Daniel Veronese (Buenos Aires, 1955) was browsing in a Madrid bookstore when he came across a title that caught his attention: ‘Brief interviews with repulsive men’. Its author, David Foster Wallace. Right there he immersed himself in its pages and began to imagine the stories he told brought to the stage. The result was ‘Brief Encounters with Repulsive Men’, a production that premiered in Buenos Aires and visited the Madrid Autumn Festival last year. Now he puts it back on his feet, with Jorge Bosch and Gustavo Salmeron as interpreters; The show premieres today in Avilés, and will be on display on Mondays, starting on the 28th, at the Teatro Bellas Artes in Madrid.
The work is divided into eight scenes. “Foster actually writes monologues, and I have intervened in them with small interventions from a woman,” explains the director. But he didn’t want a man and a woman to play him; I didn’t want many actors either, so I thought about two actors, and that in each monologue one would play the woman’s part. The only thing they have that is women is how they are addressed, they don’t have to act feminine at all.
The title of the function is sufficiently explanatory. It presents eight men in situations that Veronese defines as “toxic and normalizedwhich only in recent years have been questioned by society. The director wanted to create repulsive characters, but not so repulsive that the viewer rejects them from the beginning. There are no situations of violence, nor do they raise the tone of their often conciliatory voice. “They are different types of patriarchal situations where the man is exercising power with total normality.”

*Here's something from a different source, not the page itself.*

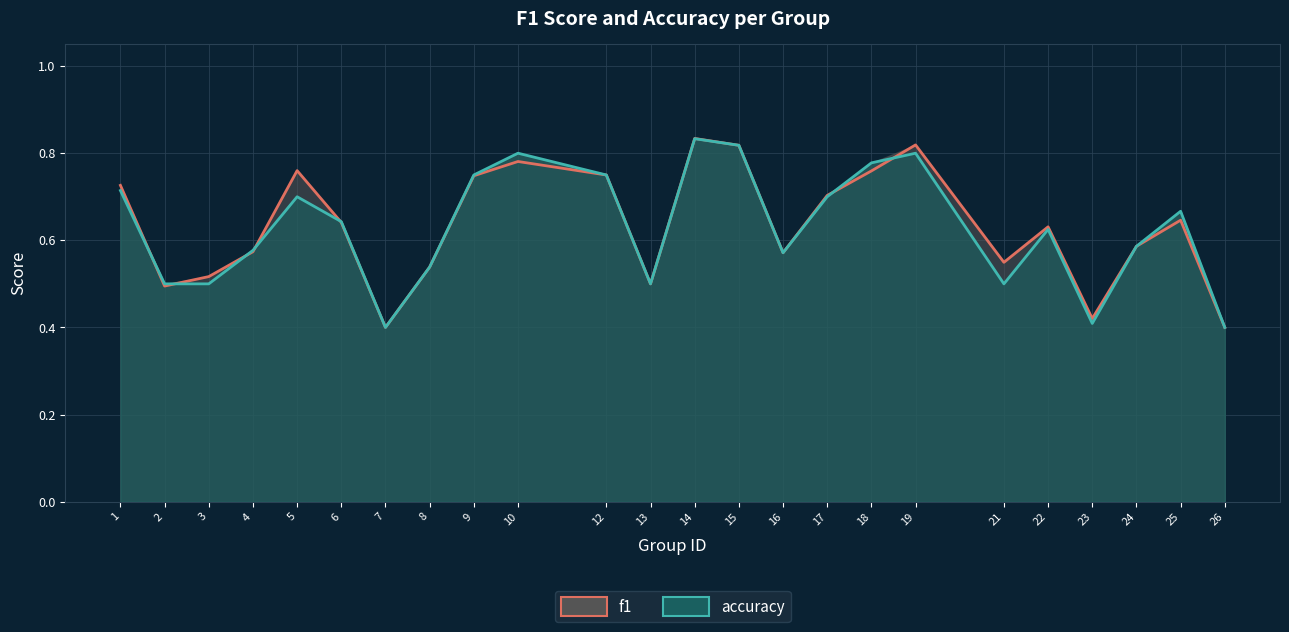

What are all the series names shown in the legend?

f1, accuracy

When Jorge Bosch received the text he had to think about it; «It is very beast; “I told Daniel that I didn’t know if I wanted to go home with that backpack every day.” Gustavo Salmerón, who has been away from the stage for many years, nods. «It is a difficult text to learn, because in some way it reminds you of things that you have not necessarily done, but that you have seen; others that you have been able to do in your youth… There is a latent machismo that colors the entire text, micromachismos very difficult to detect, they are totally impregnated in society, and you have to be very alert to be able to capture them. It is very difficult to analyze or judge a couple from the outside, because they sometimes have codes that make something that may seem sexist simply a game for them. But it is a game that may be poisoned… Anyway, when I read the text I thought I didn’t know if I wanted to do it; But it is a challenge to not judge the characters, to ensure that they do not dislike each other, to humanize them as much as possible.

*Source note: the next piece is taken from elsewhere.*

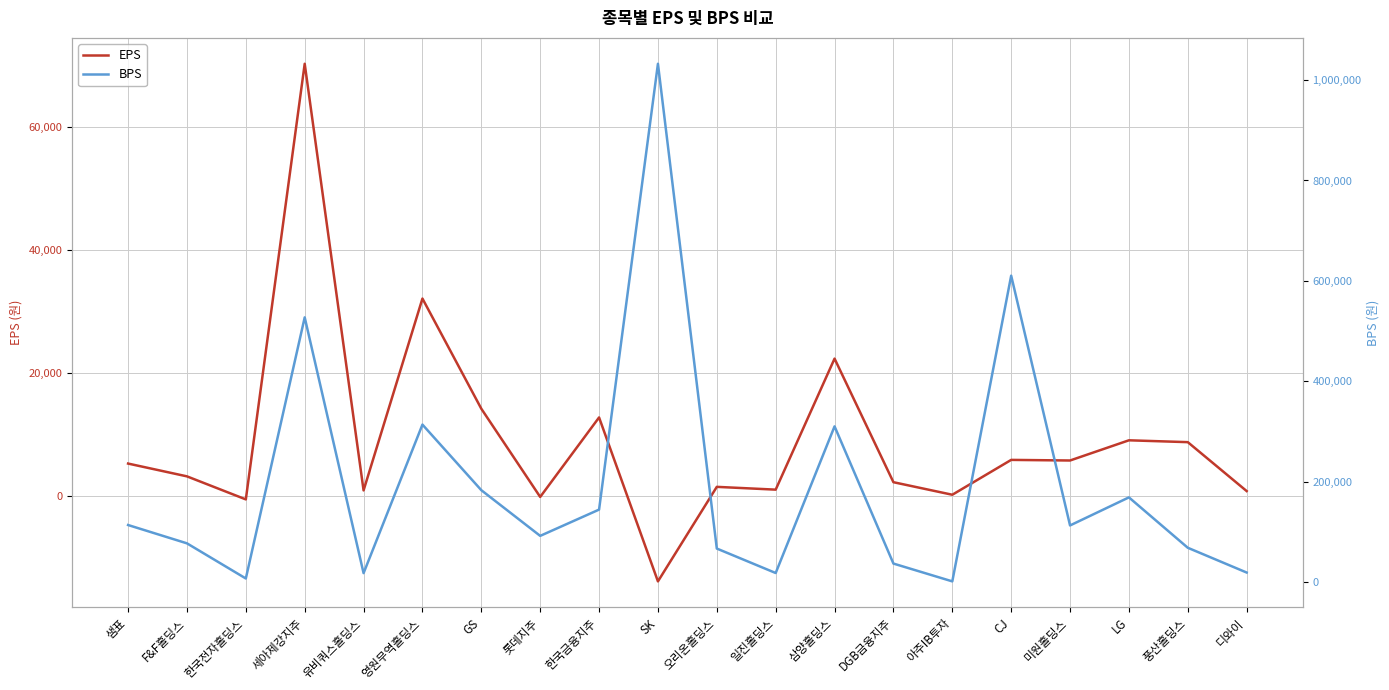

The value of BPS at 일진홀딩스 is 18728.9. True or false?

True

The men drawn by David Foster Wallace and profiled by Veronese are manipulative, cynical, vain, dark, sibylline… The Argentine director says that he would love to do some shows only for women and others only for men to see the different reactions to this mirror that he places in front of the audience, and that shows “something that is ultimately a social problem. I don’t know if the work has a feminist component; “It has a component of denunciation of patriarchy of which we are part.” And although he appears hopeful and is aware that things have changed, Veronese thinks that “man still has the power. That’s why I say that I would very much like the work to function as a mirror.